# [How to complete this task]
Across the data below, how many lines hold "only"? Answer with that number and nothing else.

# [Data supplied]
◆ ◆ ◆ ◆

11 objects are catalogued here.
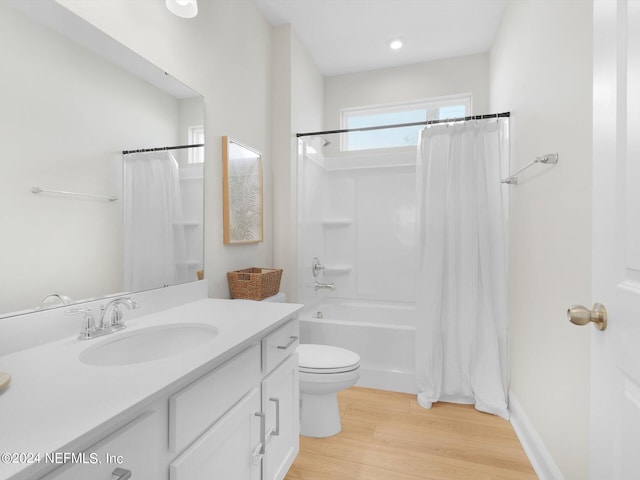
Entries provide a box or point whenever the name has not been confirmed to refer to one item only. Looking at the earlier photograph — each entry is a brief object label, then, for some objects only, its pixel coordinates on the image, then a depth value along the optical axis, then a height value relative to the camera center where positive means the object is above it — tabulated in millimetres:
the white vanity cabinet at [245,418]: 795 -548
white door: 595 -5
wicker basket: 1984 -289
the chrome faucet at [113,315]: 1113 -272
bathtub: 2430 -826
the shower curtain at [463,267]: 2186 -209
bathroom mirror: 934 +283
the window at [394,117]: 3221 +1236
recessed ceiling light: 2829 +1692
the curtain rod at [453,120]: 2246 +827
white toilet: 1811 -831
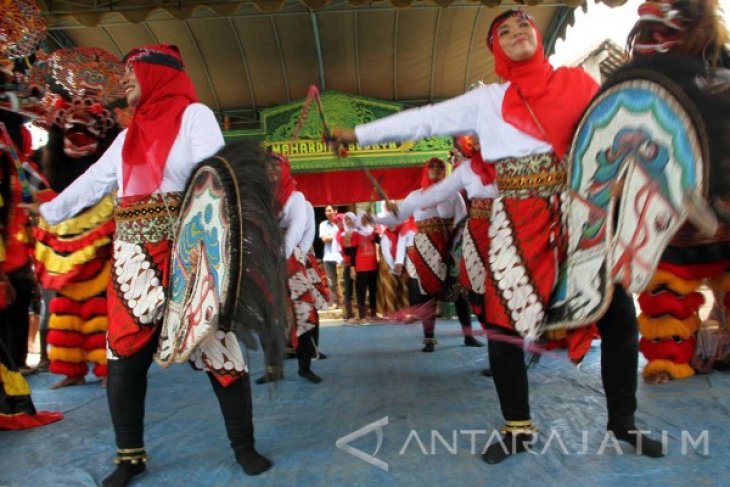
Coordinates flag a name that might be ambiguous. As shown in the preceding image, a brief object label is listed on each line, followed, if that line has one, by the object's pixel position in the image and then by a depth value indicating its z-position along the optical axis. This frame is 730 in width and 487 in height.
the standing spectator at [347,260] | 8.82
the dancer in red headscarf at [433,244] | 4.60
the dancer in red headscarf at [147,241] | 2.20
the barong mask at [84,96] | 3.86
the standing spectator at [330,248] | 9.69
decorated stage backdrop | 9.60
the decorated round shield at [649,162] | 1.63
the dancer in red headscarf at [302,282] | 3.93
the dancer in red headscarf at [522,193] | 2.16
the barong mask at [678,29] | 1.89
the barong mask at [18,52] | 2.86
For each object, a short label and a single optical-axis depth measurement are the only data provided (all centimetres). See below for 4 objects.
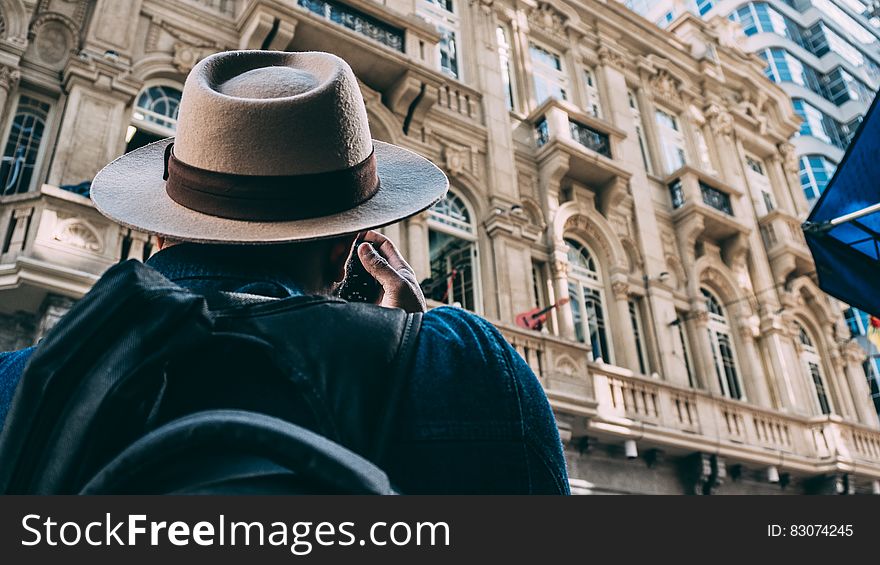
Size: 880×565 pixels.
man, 106
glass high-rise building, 2911
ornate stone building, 912
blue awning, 654
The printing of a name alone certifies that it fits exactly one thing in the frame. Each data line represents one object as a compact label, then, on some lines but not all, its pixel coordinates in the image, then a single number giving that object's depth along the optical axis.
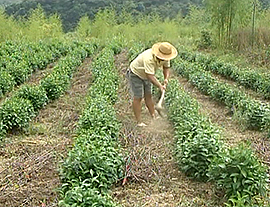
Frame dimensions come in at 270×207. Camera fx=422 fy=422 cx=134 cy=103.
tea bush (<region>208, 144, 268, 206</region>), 4.17
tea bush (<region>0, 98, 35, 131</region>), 6.93
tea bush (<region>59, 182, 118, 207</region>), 3.72
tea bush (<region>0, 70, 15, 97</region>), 10.33
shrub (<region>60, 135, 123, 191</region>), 4.46
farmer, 6.62
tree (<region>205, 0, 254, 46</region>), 18.64
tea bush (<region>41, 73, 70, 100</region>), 9.56
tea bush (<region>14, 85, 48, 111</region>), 8.38
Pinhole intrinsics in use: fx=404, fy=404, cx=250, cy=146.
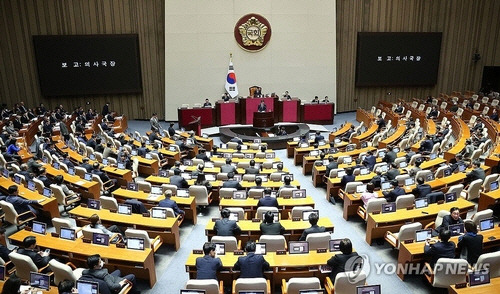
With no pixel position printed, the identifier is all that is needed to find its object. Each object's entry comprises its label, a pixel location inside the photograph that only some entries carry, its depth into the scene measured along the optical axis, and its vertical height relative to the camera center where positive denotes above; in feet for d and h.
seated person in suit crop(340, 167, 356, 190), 34.50 -10.98
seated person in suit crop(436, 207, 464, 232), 24.21 -10.38
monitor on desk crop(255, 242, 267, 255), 23.08 -11.29
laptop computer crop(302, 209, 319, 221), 28.19 -11.40
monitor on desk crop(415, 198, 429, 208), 28.60 -10.92
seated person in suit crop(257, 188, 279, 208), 29.45 -11.01
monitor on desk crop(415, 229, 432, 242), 23.93 -10.98
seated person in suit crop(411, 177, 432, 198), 30.58 -10.68
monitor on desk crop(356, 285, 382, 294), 18.03 -10.61
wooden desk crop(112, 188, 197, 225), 31.73 -11.71
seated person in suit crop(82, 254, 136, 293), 19.98 -10.86
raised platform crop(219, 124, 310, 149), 57.52 -13.00
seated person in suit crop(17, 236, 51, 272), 21.89 -10.86
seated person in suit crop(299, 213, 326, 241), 24.54 -10.81
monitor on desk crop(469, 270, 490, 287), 19.21 -10.83
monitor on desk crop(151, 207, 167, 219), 28.30 -11.18
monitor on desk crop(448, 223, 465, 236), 24.14 -10.78
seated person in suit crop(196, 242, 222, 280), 20.88 -10.98
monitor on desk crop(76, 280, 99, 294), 19.22 -11.04
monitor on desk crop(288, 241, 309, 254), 22.88 -11.09
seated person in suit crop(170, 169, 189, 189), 34.96 -11.26
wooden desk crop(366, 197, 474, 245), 27.48 -11.49
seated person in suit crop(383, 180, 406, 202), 29.96 -10.76
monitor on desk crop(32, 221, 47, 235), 25.79 -11.05
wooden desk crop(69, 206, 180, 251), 27.27 -11.51
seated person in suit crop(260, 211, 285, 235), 25.22 -10.92
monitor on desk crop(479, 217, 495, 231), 24.71 -10.73
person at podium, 65.82 -9.58
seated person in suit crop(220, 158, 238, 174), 38.42 -11.31
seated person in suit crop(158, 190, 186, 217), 29.48 -11.04
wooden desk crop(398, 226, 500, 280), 23.08 -11.46
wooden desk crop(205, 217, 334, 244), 26.12 -11.52
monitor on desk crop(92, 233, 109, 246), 24.13 -11.04
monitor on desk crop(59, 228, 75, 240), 24.88 -11.05
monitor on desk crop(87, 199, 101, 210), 29.78 -11.12
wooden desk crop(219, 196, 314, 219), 30.40 -11.60
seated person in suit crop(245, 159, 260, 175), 38.40 -11.45
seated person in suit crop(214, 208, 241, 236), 25.50 -11.10
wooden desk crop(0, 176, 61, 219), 31.04 -11.35
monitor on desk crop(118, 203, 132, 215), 28.71 -11.10
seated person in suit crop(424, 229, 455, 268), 21.54 -10.64
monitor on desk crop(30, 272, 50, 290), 19.95 -11.14
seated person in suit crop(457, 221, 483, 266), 21.88 -10.47
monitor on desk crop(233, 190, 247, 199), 31.89 -11.29
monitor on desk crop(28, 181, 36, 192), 33.76 -11.08
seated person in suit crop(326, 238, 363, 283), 20.48 -10.78
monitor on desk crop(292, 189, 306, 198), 32.01 -11.33
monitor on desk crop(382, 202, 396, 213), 28.43 -11.12
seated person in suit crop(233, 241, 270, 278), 21.04 -11.10
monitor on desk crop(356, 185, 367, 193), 32.86 -11.35
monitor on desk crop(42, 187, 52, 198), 32.24 -11.07
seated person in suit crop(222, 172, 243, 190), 34.09 -11.29
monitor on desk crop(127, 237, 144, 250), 23.72 -11.12
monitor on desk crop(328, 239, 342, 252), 23.39 -11.22
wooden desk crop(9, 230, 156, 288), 22.99 -11.48
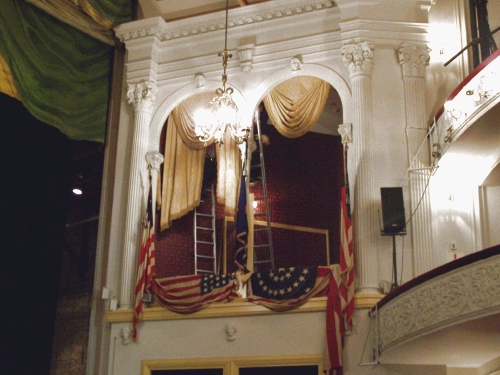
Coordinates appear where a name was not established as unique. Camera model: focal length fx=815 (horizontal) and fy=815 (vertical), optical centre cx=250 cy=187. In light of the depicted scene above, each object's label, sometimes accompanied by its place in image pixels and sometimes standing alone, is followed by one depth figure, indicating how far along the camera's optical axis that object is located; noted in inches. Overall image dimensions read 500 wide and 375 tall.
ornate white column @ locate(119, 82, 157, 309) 437.1
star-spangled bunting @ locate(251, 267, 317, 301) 393.1
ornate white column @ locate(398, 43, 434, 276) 392.5
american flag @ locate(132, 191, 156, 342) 419.8
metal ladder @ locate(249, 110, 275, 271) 477.9
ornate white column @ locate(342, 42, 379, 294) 390.9
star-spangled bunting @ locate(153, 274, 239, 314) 409.7
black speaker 384.8
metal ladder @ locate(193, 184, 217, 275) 483.6
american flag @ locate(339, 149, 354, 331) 378.9
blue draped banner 414.0
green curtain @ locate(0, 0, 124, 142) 449.4
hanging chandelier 427.2
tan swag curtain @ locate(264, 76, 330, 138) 462.9
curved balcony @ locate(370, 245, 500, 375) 298.5
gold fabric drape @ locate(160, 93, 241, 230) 474.0
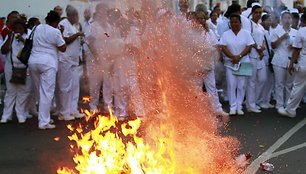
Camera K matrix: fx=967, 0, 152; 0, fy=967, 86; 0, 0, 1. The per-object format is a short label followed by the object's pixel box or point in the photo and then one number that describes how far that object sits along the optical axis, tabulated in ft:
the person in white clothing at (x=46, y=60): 48.28
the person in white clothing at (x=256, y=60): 58.84
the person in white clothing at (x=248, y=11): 63.38
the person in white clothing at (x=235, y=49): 56.41
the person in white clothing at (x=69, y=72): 53.26
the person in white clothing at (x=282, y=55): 58.89
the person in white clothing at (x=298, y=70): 53.31
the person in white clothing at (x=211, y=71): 50.78
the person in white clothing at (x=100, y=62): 39.69
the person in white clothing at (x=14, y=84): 51.59
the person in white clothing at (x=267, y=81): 61.46
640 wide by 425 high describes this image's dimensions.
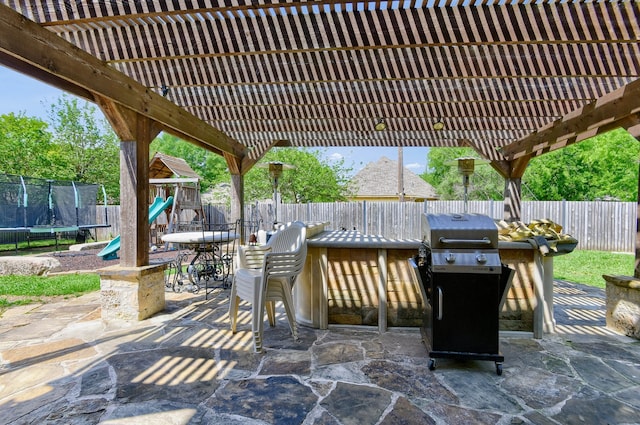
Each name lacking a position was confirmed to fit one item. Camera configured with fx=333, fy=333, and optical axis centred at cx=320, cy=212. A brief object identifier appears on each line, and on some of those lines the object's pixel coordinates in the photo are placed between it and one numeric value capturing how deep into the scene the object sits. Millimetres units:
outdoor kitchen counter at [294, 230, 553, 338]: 3082
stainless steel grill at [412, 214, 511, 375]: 2385
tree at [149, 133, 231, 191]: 23562
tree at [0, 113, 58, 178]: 13094
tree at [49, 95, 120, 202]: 15164
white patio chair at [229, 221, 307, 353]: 2797
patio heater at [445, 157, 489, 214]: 5961
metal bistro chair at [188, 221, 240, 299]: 4625
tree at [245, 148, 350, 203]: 14719
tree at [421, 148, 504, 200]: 17891
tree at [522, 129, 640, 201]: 12383
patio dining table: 4289
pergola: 2449
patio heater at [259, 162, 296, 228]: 6293
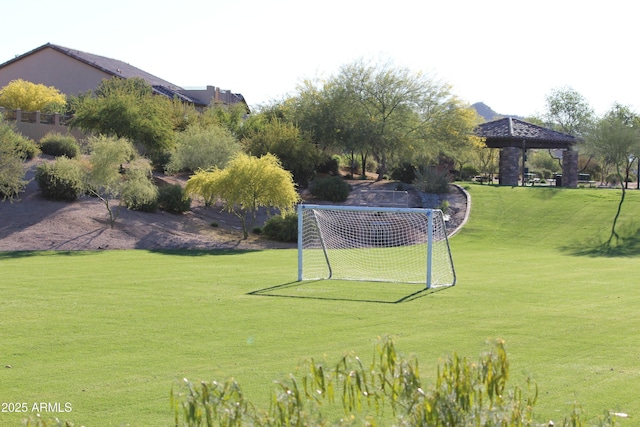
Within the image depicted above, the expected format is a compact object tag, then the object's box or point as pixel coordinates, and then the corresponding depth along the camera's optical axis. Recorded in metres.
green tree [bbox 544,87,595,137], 100.94
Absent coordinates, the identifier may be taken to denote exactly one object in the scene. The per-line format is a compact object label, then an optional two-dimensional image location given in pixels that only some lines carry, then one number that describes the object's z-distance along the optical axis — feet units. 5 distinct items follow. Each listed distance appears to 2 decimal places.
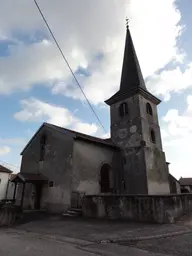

◆ ◆ ◆ ◆

# [Answer space]
4